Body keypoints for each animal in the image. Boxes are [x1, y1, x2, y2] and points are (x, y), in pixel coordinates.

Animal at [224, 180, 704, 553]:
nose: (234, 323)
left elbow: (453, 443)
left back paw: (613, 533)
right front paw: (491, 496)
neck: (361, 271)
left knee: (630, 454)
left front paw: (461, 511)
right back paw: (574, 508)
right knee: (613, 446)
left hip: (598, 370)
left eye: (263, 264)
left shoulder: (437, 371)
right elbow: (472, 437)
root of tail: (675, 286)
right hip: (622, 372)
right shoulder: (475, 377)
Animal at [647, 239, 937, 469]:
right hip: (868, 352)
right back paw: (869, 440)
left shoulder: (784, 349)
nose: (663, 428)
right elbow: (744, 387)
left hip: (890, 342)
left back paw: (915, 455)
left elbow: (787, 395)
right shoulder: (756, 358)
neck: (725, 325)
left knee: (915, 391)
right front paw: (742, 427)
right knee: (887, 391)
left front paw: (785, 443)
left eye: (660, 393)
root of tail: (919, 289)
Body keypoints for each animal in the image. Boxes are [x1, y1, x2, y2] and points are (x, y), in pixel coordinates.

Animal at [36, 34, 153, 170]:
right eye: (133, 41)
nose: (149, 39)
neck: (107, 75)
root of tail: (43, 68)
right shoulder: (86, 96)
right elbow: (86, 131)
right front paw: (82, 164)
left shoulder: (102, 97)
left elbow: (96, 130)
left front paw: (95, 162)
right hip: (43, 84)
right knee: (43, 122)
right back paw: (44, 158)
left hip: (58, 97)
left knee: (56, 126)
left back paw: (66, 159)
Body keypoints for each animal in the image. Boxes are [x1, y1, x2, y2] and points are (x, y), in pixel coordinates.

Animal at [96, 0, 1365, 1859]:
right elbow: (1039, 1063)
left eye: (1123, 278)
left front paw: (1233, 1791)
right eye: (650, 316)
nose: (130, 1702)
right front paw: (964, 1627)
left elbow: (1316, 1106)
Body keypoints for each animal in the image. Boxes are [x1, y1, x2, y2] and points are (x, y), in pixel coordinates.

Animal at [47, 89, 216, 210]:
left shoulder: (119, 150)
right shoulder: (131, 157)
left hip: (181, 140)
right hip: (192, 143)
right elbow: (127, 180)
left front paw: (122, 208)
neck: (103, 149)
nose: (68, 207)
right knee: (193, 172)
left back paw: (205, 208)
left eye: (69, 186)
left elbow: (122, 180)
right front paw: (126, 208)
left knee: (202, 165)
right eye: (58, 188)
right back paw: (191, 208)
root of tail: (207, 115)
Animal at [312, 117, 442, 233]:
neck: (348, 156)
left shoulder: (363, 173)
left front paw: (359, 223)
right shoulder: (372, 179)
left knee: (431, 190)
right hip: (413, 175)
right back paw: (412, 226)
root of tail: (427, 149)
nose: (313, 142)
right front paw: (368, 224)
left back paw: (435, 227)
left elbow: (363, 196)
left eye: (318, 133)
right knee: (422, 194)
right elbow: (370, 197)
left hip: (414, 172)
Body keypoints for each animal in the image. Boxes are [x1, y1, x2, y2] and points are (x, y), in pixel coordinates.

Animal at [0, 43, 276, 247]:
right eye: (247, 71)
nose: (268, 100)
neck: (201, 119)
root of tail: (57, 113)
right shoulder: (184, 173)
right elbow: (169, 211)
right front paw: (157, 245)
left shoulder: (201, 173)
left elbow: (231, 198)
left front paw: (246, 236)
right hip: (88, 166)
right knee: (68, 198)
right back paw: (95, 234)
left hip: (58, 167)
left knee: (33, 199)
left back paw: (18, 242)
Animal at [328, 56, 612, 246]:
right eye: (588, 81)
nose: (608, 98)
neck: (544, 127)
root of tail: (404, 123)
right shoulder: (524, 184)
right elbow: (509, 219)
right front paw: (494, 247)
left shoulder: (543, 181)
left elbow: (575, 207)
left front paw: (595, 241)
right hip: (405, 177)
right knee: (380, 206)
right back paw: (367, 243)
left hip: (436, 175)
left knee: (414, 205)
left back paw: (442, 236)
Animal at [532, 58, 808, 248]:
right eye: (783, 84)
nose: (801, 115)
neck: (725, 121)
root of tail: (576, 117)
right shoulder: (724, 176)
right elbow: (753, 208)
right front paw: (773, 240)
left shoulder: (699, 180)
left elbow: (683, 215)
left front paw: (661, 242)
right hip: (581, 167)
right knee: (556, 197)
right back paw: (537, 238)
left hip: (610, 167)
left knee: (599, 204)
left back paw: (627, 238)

• Directions
Nothing but a number should be given: the count of lines above that include the string "neck".

• Response box
8